From August 2013 through May 2020, the Reporting Persons acquired the following shares of preferred stock of Legacy Rocket Lab (as defined below): 6,271,165 shares of Series A Preferred Stock, 4,019,122 shares of Series B Preferred Stock, 2,177,599 shares of Series C Preferred Stock, 64,279 shares of Series D Preferred Stock, 158,571 shares of Series E Preferred Stock and 63,428 shares of Series E-1 Preferred Stock. The Reporting Persons acquired such shares for an aggregate purchase price of approximately $28.2 million. All such shares were acquired with working capital.
The shares of Common Stock reported herein as beneficially owned by the Reporting Persons were acquired in connection with a business combination (the Business Combination) contemplated by the Agreement and Plan of Merger dated March 1, 2021, and amended by Amendment No. 1 thereto, dated May 7, 2021, and Amendment No. 2 thereto, dated June 25, 2021 (the Merger Agreement), by and among Vector Acquisition Corporation (Vector), Rocket Lab USA, Inc. (Legacy Rocket Lab), and Prestige USA Merger Sub, Inc., a wholly-owned subsidiary of Legacy Rocket Lab. As a result of, and as the final step of, the Business Combination, on August 25, 2021 (the Closing), Legacy Rocket Lab merged with and into Vector, with Vector surviving the merger and being renamed Rocket Lab USA, Inc. (the Issuer, as previously defined).
As a result of the Business Combination, the shares of preferred stock of Legacy Rocket Lab held by each of the Reporting Persons were converted into the right to receive a number of shares of Common Stock equal to an exchange ratio equal to 9.059659. As a result of such conversion, the Reporting Persons owned an aggregate of 115,004,795 shares of Common Stock immediately following the Business Combination.
Item 4. Purpose of Transaction.
The shares of Common Stock reported herein were acquired solely for investment purposes. None of the Reporting Persons have any present plans or proposals that relate to or would result in any change in the business, policies, management, structure or capitalization of the Issuer. The Reporting Persons reserve the right to acquire, or dispose of, additional securities of the Issuer in the ordinary course of their business, to the extent deemed advisable in light of their general investment and trading policies, market conditions or other factors. The Reporting Persons may engage in discussions from time to time with other stockholders of the Issuer regarding the acquisition by the Reporting Persons or others of shares of the Issuers Common Stock held by such stockholders.

## Listed records
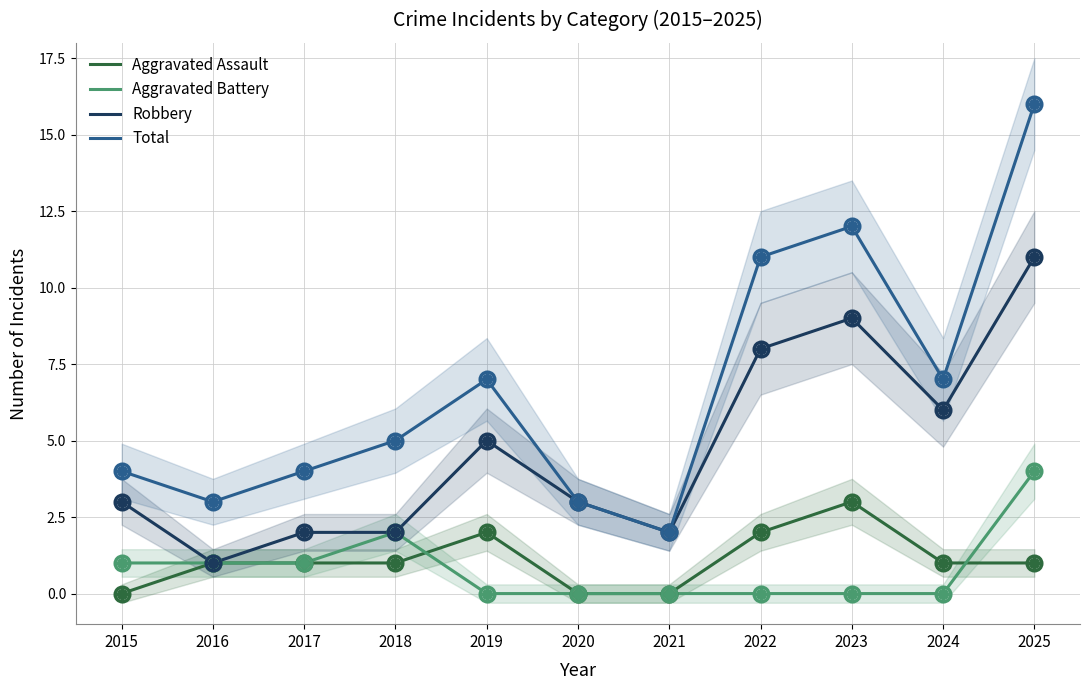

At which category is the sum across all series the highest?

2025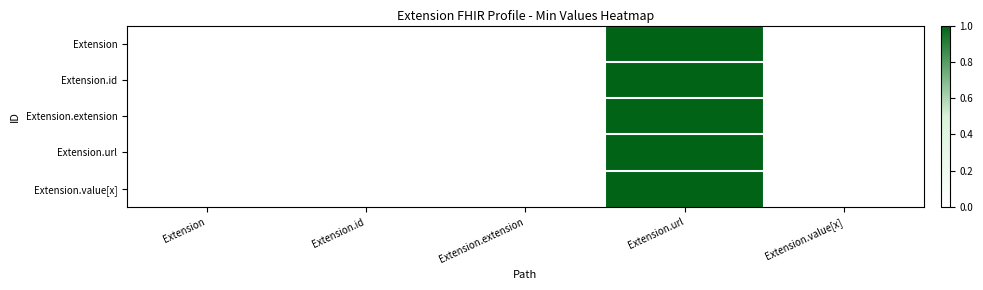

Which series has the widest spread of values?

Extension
* * *
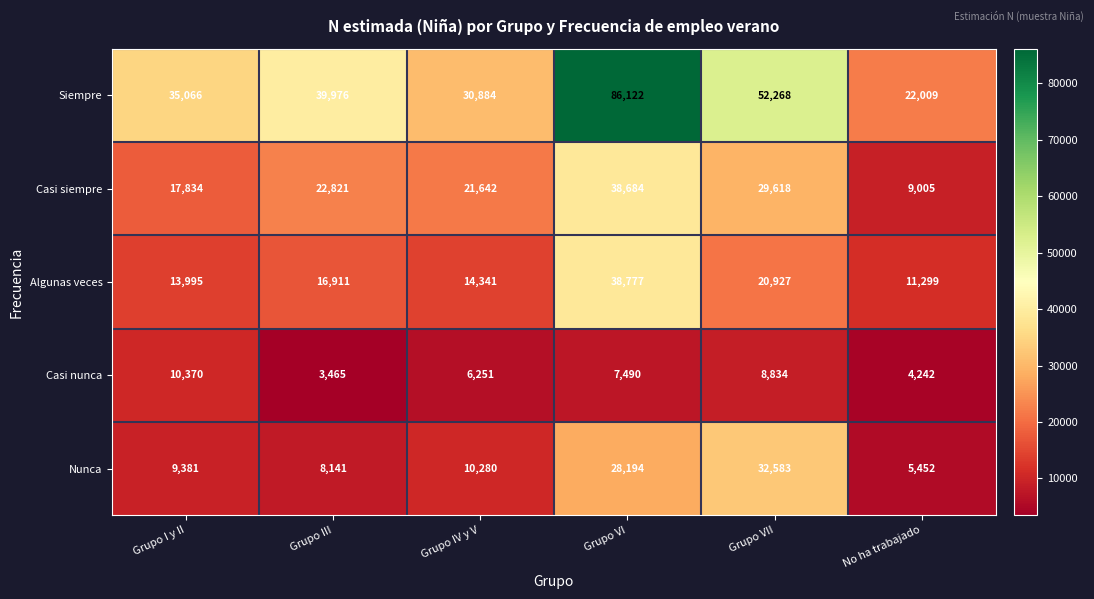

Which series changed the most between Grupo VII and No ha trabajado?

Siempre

## Your task
Continue the Rocket Lab filing excerpt from its last sentence. The rows are separate material and are not part of the Rocket Lab filing excerpt.

## Result of this task
The Reporting Persons do not currently have any plans or proposals that relate to, or would result in, any of the actions described in subparagraphs (a) through (j) of this Item 4. However, the Reporting Persons may seek information from management and the Issuers Board of Directors, and may engage in further discussions with management, the Issuers Board of Directors, other stockholders of the Issuer and other relevant parties, concerning the business, operations, governance, management, strategy, capitalization and/or future plans of the Issuer, or in proposing one or more of the other actions described in subparagraphs (a) through (j) of this Item 4. In addition, the Reporting Persons may exercise their rights under the Second Amended and Restated Registration Rights Agreement, as defined below.
Item 5. Interest in Securities of the Issuer.
The aggregate percentage of shares of Common Stock reported beneficially owned by each person named herein is determined in accordance with SEC rules and is based upon 489,140,411 shares of Common Stock outstanding, which is the total number of shares of Common Stock outstanding as reported in the Annual Report on Form 10-K filed by the Issuer with the Securities and Exchange Commission (the SEC) on February 28, 2024. The applicable SEC rules generally attribute beneficial ownership of securities to persons who possess sole or shared voting power or investment power with respect to those securities and include shares of Common Stock issuable upon the conversion or exercise of other securities that are immediately convertible or exercisable, or are convertible or exercisable within 60 days of the filing of this Schedule.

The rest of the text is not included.